Internal Medicine Coding Alert

Medicare Requirements for Bone Denisty Requirements

Bone Mineral Density Studiesstudies used to evaluate diseases of bone and/or the responses of bone diseases to treatment. The studies assess bone mass or density associated with such diseases as osteoporosis, osteomalacia, and renal osteodystrophy.

Eligible HCPCS Codes

20220 Biopsy, bone, trocar, or needle; superficial (e.g., ilium, sternum, spinous process, ribs).

76070 Computerized tomography bone mineral density study, one or more sites.

Note: Code 76070 is only to be used on Medicare claims with dates of service prior to July 1, 1998. Following this date, HCPCS codes G0131 and G0132 replace this code.

76075 Dual energy x-ray absorptiometry (DEXA), bone density study, one or more sites; axial skeleton (e.g., hips, pelvis, spine).

76076 DEXA, bone density study, one or more sites, appendicular skeleton (peripheral) (e.g., radius, wrist, heel).

76078 Radiographic absorptiometry (photodensitometry), one or more sites.

76977 Ultrasound bone density measurement and interpretation, peripheral site(s), any method.

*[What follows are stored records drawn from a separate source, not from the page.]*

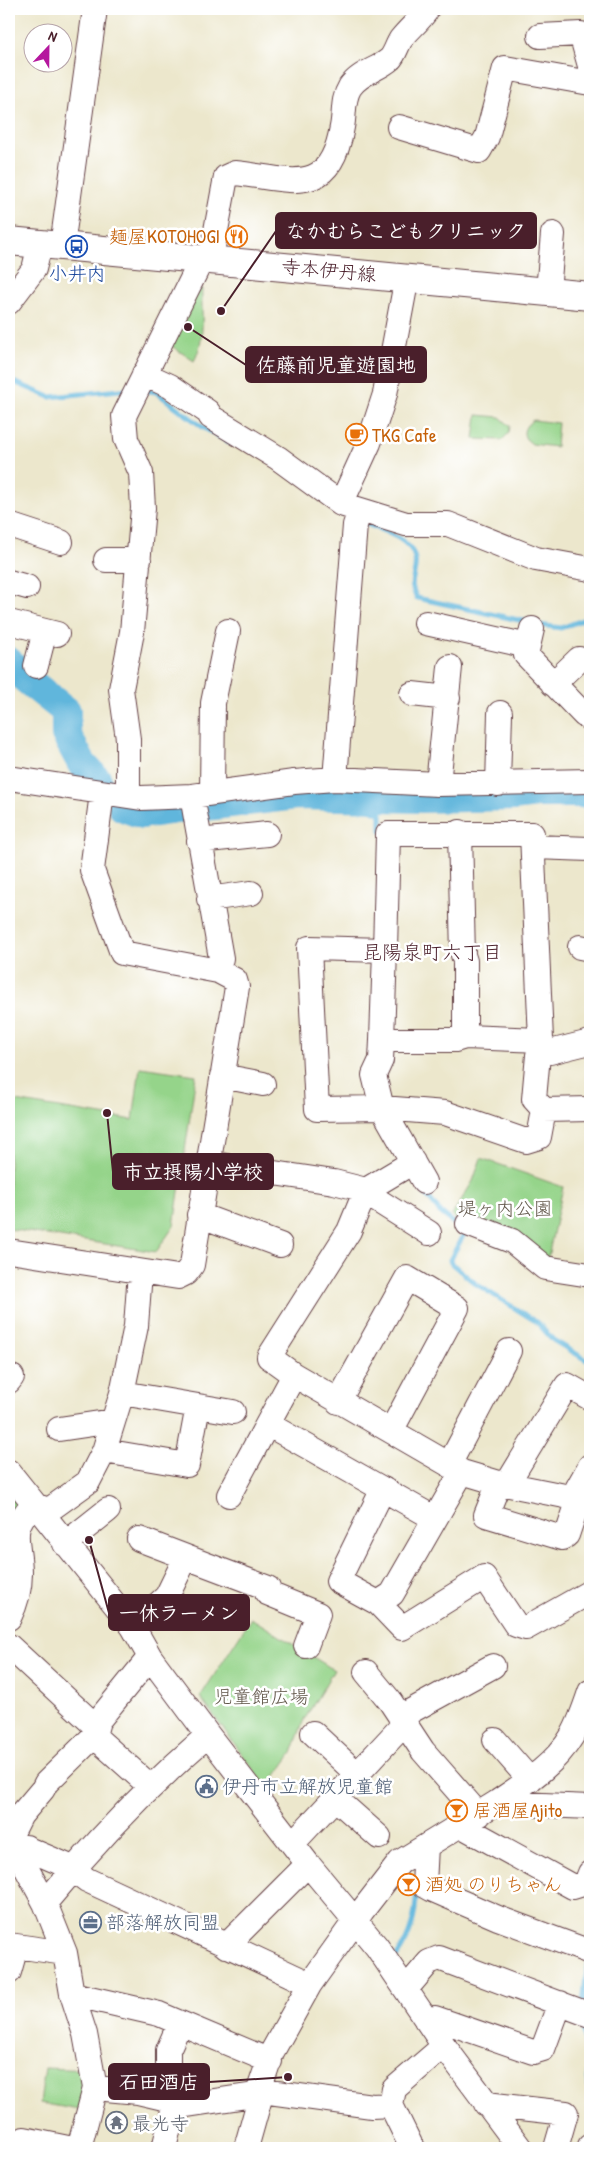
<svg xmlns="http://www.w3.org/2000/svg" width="599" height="2157" viewBox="0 0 599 2157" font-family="'Patrick Hand','Klee One',sans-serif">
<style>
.green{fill:#95d48a;stroke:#707a5a}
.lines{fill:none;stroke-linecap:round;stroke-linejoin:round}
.stream{stroke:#60b6dc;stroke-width:5}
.river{stroke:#60b6dc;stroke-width:30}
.minor-casing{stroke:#623d43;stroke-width:26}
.major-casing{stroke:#623d43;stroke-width:30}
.minor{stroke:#fff;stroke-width:24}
.major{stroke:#fff;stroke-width:28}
.labels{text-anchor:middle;stroke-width:5;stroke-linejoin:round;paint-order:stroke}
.food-label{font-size:19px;fill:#c56008;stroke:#fff;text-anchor:start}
.street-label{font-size:19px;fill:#4a1f2b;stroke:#fff}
.transit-label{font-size:19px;fill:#164399;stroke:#fff}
.park-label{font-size:19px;fill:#605548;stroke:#fff}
.service-label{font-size:19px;fill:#4e5e75;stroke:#fff;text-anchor:start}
.worship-label{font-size:19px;fill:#5b616d;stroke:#fff;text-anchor:start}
.neighbourhood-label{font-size:20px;fill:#4a1f2b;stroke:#fff}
.leader{fill:none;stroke:#4a1f2b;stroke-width:2}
.callout-dot{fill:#4a1f2b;stroke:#fff;stroke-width:2}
.callout{fill:#4a1f2b;stroke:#4a1f2b;stroke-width:2}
.callout-label{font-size:20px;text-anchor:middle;font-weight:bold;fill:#fff}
</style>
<rect width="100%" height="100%" fill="#fff"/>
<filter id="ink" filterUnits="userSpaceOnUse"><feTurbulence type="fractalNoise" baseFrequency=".02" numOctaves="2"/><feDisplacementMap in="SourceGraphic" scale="10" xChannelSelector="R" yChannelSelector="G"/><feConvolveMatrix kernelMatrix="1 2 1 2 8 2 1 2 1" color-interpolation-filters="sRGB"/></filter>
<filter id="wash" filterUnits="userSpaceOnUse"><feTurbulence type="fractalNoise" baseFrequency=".0096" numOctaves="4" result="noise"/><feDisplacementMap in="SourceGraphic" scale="20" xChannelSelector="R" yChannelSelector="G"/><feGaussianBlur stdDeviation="1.12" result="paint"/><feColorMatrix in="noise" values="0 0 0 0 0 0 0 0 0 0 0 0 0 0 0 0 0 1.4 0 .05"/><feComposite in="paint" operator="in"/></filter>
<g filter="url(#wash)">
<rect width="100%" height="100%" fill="#ece7cc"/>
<path class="green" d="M196 288 202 289C201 312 206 340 194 361L167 343Z
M477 415 500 417 510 426 509 433 502 440 474 439Z
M533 420 558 423 556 447 532 444 526 439C521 431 526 425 533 420Z
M140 1067 196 1075 174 1226 156 1252 9 1229V1100L133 1120Z
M481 1158 563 1187 547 1262 485 1241 452 1215 473 1181Z
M9 1489 21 1505 9 1520Z
M251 1618 334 1670 303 1722 292 1753 267 1788 200 1697Z
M45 2068 88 2070 85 2111 40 2103Z"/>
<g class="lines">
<path class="stream" d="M9 380 50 397 129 389
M143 390 156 392 204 428 231 443
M362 522C379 530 412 538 415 559 418 576 406 579 417 598L528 622
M539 625 561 628 590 617
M345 796 352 801 381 814V831
M422 1189 439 1211 462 1230 464 1234 450 1260 451 1263 476 1284 537 1322 553 1340 590 1362
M397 1956C411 1936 417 1913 416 1888
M583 2005 588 1959
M583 2019 590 2099"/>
<path class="river" d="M9 662 26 679 66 711V734L82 764 97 780
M123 807 142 814 184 808
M198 807 296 795 422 798 515 796 538 793H590"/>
</g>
</g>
<g filter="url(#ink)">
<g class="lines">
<defs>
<path id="minor" d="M540 36 581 34 590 66
M399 127 479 151 487 137 505 68 590 83
M62 246 95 9
M548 291 553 234
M9 302 34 269 40 244
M144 374 170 386 208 412 211 417 278 458 341 504 406 524H448L536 559 590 569
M341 504 369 443 385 394 407 277
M9 525 61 542
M106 560H139
M9 582 27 587
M9 622 57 634
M426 623 528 646
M532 629 526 655 584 715 590 719
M36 666 45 631
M553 684 579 659
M412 694 448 698
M9 778 141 798 192 796 294 782 335 779 438 784 590 781
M335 779 355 525 360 511
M438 784 450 667
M498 784 500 713
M212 793 213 703 228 631
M128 796V739L121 689 132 632 143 508 141 473 126 439 124 416 202 259 212 252 226 177 235 173C290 179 330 199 342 127 345 113 342 100 350 87 360 72 378 70 390 59 395 54 397 45 401 39 409 29 419 21 426 11
M192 796 221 958 218 971
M460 832 463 955 465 961V1037L455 1040H382L385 950 309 948 317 1109 382 1108 445 1113 526 1141 539 1137 544 1110 590 1109
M199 841 267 834
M534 847 590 849
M209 899 251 893
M580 947 590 949
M385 950 388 834H532L541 1040
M465 1037 541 1040 544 1049 550 1052 590 1042
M382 1040 381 1060 374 1075 382 1108 424 1182
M544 1049 538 1055 534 1099 544 1110
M222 1076 263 1084
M207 1163 334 1182 366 1190 413 1162
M199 1215 280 1245
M468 1224 512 1241 545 1268 590 1275
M429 1233 372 1197 366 1190 349 1231 269 1357 294 1375 462 1472 499 1483 590 1501
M9 1251 178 1277 186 1273 192 1265 237 987 235 980 218 971 122 953 92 870 102 793
M9 1381 12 1377
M338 1402 407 1278 457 1308 391 1431
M198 1406 233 1412
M269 1425 434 1518
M59 1429 113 1421
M104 1451 187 1465 198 1406 122 1393
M450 1463 509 1351
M9 1472 133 1627 150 1657 208 1735 308 1864 377 1947 444 2046 520 2148
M499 1483 486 1515 562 1538 567 1535 577 1505V1489L590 1466
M507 1484 567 1385 590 1398
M383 1489 338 1581 378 1603 402 1628 484 1577 516 1625 526 1628 590 1592
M229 1495 294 1375
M139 1539 186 1557
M65 1544 108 1510
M378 1603 392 1594 462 1472
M9 1618C16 1604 20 1590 20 1573 20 1542 7 1530 33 1505L49 1510 88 1482 104 1451 122 1393 136 1326 140 1272
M133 1627 167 1596 186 1557 268 1588 267 1593 318 1614 306 1646
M9 1646 91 1722 98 1721
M366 1672 390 1701 423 1751 479 1815
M400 1717 493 1666
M313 1733 356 1773
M94 1736 151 1787
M495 1740 530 1780
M335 1798 379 1837
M496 1803C524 1784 555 1765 572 1736 580 1722 585 1707 590 1692
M462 1826 573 1887 586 1883 590 1873
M9 1839 21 1815 43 1789 46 1783 94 1736 98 1721 150 1657
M9 1841 68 1866 87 1880 310 1984
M293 1843 404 1724
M426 1846 424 1885 431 1889 498 1918 590 1952
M26 1847 22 1860 45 1903 65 1953 72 1994 85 2034 95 2088 79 2148
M45 1903C94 1843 149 1786 208 1735
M9 1945 65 1953
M226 1946 308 1864
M9 1972 16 1947
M406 1989 429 1962 439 1958 590 2015
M72 1994 159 2014 270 2061
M426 2020 435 2018 533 2052 543 2049 560 2003
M95 2088 138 2092 168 2099
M486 2104 566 2113 556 2148
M391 2105 412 2148
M174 2107 254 2095 262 2091 372 2106 391 2105 394 2089 444 2046
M24 2139 68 2148
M164 2148 174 2107 168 2099V2050L180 2023
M246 2148 262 2091 260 2087 272 2052 310 1984 362 1911 400 1862 496 1803 590 1807
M590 2148V2146"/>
<path id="major" d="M9 241 590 296"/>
</defs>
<use href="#minor" class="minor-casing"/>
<use href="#major" class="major-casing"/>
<use href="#minor" class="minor"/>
<use href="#major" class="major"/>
</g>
</g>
<defs>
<symbol id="restaurant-ring" viewBox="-11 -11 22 22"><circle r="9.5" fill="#fff" stroke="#e8710a" stroke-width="1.5"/><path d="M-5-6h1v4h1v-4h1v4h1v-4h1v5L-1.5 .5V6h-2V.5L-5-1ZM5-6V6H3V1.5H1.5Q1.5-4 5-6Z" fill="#e8710a"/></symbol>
<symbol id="bus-ring" viewBox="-11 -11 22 22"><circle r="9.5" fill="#fff" stroke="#1a4fb4" stroke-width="1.5"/><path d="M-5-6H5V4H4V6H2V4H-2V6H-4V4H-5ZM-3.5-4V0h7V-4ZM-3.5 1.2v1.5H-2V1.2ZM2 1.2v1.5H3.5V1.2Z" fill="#1a4fb4"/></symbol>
<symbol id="cafe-ring" viewBox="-11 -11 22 22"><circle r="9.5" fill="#fff" stroke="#e8710a" stroke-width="1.5"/><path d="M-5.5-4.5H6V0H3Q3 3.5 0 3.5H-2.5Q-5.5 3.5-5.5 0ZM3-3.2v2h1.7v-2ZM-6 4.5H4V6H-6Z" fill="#e8710a"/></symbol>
<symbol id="civic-ring" viewBox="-11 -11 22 22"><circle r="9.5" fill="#fff" stroke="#5c6f8a" stroke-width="1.5"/><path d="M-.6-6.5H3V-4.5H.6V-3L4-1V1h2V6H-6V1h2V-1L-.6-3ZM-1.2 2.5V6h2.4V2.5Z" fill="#5c6f8a"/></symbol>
<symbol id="bar-ring" viewBox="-11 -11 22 22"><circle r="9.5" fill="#fff" stroke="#e8710a" stroke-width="1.5"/><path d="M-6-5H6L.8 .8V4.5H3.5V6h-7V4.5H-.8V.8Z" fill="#e8710a"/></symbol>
<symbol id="office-ring" viewBox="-11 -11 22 22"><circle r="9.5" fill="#fff" stroke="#5c6f8a" stroke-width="1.5"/><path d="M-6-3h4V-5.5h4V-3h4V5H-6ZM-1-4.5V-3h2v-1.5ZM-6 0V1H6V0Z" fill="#5c6f8a"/></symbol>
<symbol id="temple-ring" viewBox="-11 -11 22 22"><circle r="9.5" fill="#fff" stroke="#6b7280" stroke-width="1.5"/><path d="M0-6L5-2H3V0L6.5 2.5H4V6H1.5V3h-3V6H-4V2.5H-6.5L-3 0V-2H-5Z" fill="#6b7280"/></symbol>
</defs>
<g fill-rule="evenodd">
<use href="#restaurant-ring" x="224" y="224" width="25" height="25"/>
<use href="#bus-ring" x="64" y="234" width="25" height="25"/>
<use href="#cafe-ring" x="344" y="422" width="25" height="25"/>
<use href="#civic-ring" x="194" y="1774" width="25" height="25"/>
<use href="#bar-ring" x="444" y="1798" width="25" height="25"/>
<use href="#bar-ring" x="396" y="1872" width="25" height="25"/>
<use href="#office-ring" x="78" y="1910" width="25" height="25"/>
<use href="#temple-ring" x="104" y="2110" width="25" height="25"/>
</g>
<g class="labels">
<g class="food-label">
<text x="220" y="243" text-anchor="end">麺屋KOTOHOGI</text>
<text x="372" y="442">TKG Cafe</text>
<text x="473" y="1817">居酒屋Ajito</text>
<text x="425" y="1891">酒処 のりちゃん</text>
</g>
<g class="street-label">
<text transform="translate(329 270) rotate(5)" y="7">寺本伊丹線</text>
</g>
<g class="transit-label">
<text x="77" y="280">小井内</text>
</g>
<g class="park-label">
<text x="505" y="1215">堤ヶ内公園</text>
<text x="261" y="1703">児童館広場</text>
</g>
<g class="service-label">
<text x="222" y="1793">伊丹市立解放児童館</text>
<text x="106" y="1929">部落解放同盟</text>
</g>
<g class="worship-label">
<text x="132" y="2130">最光寺</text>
</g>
<g class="neighbourhood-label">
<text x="432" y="959">昆陽泉町六丁目</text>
</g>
</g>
<path class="leader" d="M221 311L276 231M188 327L246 365M107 1113L113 1172M89 1540L109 1613M288 2077L209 2082"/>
<g class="callout-dot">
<circle cx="221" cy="311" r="5"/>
<circle cx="188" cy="327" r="5"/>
<circle cx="107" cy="1113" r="5"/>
<circle cx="89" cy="1540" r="5"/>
<circle cx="288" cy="2077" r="5"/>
</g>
<g class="callout">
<rect x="276" y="213" width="260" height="35" rx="5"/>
<rect x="246" y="347" width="180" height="35" rx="5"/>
<rect x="113" y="1154" width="160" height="35" rx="5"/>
<rect x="109" y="1595" width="140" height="35" rx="5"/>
<rect x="109" y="2064" width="100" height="35" rx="5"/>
</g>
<g class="callout-label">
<text x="406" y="238">なかむらこどもクリニック</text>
<text x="336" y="372">佐藤前児童遊園地</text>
<text x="193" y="1179">市立摂陽小学校</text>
<text x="179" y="1620">一休ラーメン</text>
<text x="159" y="2089">石田酒店</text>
</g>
<rect width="599" height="2157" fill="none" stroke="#fff" stroke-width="30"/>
<g transform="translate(48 48) rotate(22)"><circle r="24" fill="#ffffff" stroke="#b7a5aa"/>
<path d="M0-4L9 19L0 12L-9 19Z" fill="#b5179e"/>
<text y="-8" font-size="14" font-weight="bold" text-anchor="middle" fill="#4a1f2b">N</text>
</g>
</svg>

Note: For claims with dates of service after July 1, 1999, HCPCS code G0133 replaces procedure code 76977.

Editors note: Code G0133 was added and deleted in the same year. This is Empires stated coverage policy only. Check with carriers for acceptance.

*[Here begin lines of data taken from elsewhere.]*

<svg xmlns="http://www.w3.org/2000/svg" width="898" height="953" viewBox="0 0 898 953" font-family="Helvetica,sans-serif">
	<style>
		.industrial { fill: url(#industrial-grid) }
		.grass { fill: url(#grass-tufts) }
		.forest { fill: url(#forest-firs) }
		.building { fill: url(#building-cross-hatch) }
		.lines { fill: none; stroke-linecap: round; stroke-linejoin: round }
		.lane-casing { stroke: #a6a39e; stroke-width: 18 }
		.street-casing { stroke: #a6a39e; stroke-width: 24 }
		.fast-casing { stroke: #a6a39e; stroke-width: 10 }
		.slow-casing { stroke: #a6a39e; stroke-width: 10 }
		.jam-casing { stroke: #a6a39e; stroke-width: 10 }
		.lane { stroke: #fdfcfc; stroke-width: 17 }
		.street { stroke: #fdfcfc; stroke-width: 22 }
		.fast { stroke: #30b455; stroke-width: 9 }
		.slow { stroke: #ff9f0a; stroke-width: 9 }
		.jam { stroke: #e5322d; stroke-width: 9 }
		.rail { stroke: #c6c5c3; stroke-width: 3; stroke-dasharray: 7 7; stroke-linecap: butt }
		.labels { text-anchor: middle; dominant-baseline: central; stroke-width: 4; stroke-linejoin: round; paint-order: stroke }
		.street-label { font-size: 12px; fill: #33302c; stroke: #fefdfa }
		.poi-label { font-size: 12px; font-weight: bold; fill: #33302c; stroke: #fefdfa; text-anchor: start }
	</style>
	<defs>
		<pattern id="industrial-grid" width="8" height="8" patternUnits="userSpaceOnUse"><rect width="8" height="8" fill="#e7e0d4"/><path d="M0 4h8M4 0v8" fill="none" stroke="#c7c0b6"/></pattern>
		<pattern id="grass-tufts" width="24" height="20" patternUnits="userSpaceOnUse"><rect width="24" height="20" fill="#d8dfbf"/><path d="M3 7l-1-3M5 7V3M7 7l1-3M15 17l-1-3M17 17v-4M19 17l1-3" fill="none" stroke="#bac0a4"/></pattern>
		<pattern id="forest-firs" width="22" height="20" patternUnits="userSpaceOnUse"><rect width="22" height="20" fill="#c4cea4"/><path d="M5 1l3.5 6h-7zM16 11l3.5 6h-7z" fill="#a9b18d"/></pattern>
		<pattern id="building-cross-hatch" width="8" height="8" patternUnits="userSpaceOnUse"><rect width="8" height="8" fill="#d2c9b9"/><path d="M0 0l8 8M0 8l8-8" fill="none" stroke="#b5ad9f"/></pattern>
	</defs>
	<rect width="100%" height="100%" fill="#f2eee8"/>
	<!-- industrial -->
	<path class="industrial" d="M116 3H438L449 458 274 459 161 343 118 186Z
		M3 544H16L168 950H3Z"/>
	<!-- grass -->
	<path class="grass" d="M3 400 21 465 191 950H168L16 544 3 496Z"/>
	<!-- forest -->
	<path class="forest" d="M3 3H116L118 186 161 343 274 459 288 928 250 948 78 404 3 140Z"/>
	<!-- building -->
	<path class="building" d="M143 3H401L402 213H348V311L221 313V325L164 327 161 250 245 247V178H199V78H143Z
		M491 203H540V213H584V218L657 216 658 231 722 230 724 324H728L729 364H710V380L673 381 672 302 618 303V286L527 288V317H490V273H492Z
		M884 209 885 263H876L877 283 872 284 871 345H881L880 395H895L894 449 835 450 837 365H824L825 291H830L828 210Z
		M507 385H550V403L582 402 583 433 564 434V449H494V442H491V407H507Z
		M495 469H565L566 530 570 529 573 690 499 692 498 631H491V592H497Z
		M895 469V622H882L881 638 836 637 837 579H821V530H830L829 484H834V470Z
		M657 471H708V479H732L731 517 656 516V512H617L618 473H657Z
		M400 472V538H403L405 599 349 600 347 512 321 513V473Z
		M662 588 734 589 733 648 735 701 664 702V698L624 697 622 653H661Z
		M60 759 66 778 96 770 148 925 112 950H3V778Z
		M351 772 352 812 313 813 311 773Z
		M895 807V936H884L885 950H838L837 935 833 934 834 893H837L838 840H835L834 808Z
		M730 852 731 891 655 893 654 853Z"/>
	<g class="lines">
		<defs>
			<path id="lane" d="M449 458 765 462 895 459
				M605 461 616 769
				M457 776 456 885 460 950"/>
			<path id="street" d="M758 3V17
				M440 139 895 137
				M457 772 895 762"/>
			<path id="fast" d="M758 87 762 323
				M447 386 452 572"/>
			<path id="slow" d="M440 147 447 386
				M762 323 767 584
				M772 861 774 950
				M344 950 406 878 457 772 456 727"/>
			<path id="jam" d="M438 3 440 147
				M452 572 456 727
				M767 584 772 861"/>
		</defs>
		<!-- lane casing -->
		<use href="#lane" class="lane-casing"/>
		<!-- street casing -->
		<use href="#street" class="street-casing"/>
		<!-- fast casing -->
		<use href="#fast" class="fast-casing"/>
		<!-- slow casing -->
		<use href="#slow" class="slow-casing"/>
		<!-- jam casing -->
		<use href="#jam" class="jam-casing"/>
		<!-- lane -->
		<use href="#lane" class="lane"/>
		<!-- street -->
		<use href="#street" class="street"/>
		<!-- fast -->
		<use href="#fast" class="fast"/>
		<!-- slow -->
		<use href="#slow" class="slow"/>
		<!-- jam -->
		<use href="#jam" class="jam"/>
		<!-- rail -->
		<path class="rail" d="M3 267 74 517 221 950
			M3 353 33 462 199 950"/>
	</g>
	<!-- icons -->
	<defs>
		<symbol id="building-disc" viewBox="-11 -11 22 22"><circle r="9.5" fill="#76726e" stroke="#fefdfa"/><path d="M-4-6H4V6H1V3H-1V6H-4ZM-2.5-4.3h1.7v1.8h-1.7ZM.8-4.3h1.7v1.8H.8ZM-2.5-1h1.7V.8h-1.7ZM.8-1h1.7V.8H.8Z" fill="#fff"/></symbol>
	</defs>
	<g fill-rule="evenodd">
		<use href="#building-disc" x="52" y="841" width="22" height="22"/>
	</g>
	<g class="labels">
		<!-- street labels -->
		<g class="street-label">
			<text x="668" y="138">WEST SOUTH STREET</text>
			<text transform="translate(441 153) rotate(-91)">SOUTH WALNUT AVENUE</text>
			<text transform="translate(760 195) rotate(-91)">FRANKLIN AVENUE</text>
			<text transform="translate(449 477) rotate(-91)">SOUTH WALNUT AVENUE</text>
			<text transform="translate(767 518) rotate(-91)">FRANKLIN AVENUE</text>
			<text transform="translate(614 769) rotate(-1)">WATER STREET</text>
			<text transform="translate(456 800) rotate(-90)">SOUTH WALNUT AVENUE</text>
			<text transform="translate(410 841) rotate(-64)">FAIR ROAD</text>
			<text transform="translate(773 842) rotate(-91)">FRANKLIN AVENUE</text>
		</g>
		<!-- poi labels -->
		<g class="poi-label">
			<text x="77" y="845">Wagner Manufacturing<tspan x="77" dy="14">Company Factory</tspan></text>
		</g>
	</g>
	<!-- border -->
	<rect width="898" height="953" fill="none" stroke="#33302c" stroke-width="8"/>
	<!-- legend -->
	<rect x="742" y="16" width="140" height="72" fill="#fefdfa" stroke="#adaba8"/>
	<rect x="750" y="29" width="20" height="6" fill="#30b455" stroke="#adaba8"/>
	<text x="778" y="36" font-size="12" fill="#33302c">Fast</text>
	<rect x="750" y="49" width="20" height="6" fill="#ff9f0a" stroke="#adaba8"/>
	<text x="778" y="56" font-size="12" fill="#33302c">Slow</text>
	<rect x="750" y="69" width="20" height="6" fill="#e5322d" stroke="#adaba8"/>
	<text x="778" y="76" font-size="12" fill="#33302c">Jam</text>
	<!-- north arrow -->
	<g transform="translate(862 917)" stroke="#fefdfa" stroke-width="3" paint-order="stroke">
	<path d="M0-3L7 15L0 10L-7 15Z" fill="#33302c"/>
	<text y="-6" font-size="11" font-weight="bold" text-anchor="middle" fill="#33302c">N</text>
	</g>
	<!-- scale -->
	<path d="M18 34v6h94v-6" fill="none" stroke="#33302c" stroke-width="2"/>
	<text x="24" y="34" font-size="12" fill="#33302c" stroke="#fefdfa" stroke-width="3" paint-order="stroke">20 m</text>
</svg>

Effective for services on or after January 1, 1999:

78350 bone density (bone mineral content) study, one or more sites, single photon absorptiometry.

78351 dual photon absorptiometry, one or more sites.

78399 unlisted musculoskeletal procedure, diagnostic nuclear medicine.

G0130 single energy x-ray absorptiometry (SEXA) bone density study, one or more sites; appendicular skeleton.

G0131 computerized tomography bone mineral density study, one or more sites; axial skeleton.

Effective for dates of service on or after July 1, 1998:

G0132 computerized tomography bone mineral density study, one or more sites; appendicular skeleton.

G0133 ultrasound bone mineral density study, one or more sites, appendicular skeleton.

Effective for dates of service prior to January 1, 1999:

G0062 peripheral skeleton bone mineral density studies (e.g., radius, wrist, heel). Note: This code is out of date.

Effective for dates of service on or before December 31, 1997:

G0063 central skeletal bone mineral density studies (e.g., spine, pelvis). Note: This code is out of date.

Indications and Limits of Coverage

Bone mass measurement is defined as a radiologic or radioisotopic procedure or other procedure:

- performed with a bone densitometer (other than dual photon absorptiometry) or a bone sonometer (i.e., ultrasound) device that has been approved or cleared for marketing by the Food and Drug Administration;

- performed on a qualified individual for the purpose of identifying bone mass or detecting bone loss or determining bone quality; and

- includes a physicians interpretation of the results of the procedure.

Qualified individual is defined as one who meets the medical indications for at least one of these four categories:

1. an individual with vertebral abnormalities as demonstrated by an x-ray to be indicative of osteoporosis, low bone mass (osteopenia), or vertebral fracture;

2. an individual receiving (or expecting to receive) gluccocorticoid (steroid) therapy equivalent to 7.5 mg of prednisone, or greater, per day, for more than three months;

3. an individual with primary hyperparathyroidism; or

4. an individual being monitored to assess the response to or efficacy of an FDA-approved osteoporosis drug therapy.

Coverage criteria are as follows:

- tests are to be ordered by the individuals physician or qualified non-physician practitioner treating the beneficiary following an evaluation of the need for a measurement, including a determination as to the medically appropriate measurement to be used for the individual. For the purpose of the bone mass measurement benefit, qualified non-physician practitioners are physician assistants, nurse practitioners, clinical nurse specialists and certified nurse midwives;

- tests are performed with a bone densitometer or a bone sonometer device approved or cleared for marketing by the FDA for bone mass measurement purposes, with the exception of DPA devices;

- tests are furnished by a qualified supplier or provider of such services under at least a general level of supervision of a physician;

- tests are reasonable and necessary for diagnosing, treating, or monitoring a qualified individual as defined above.

Frequency Standard

Medicare may cover a bone mass measurement for a beneficiary once every two years. However, if medically necessary, Medicare may cover a bone mass measurement for a beneficiary more frequently than every two years. Examples of situations where more frequent bone mass measurements procedures may be medically necessary include monitoring beneficiaries on long-term gluccocorticoid therapy, and
allowing for a confirmatory baseline bone mass measurement to permit monitoring of beneficiaries in the future.

Eligible ICD-9 Codes

See list of eligible codes included with coverage instructions or those provided by your carrier.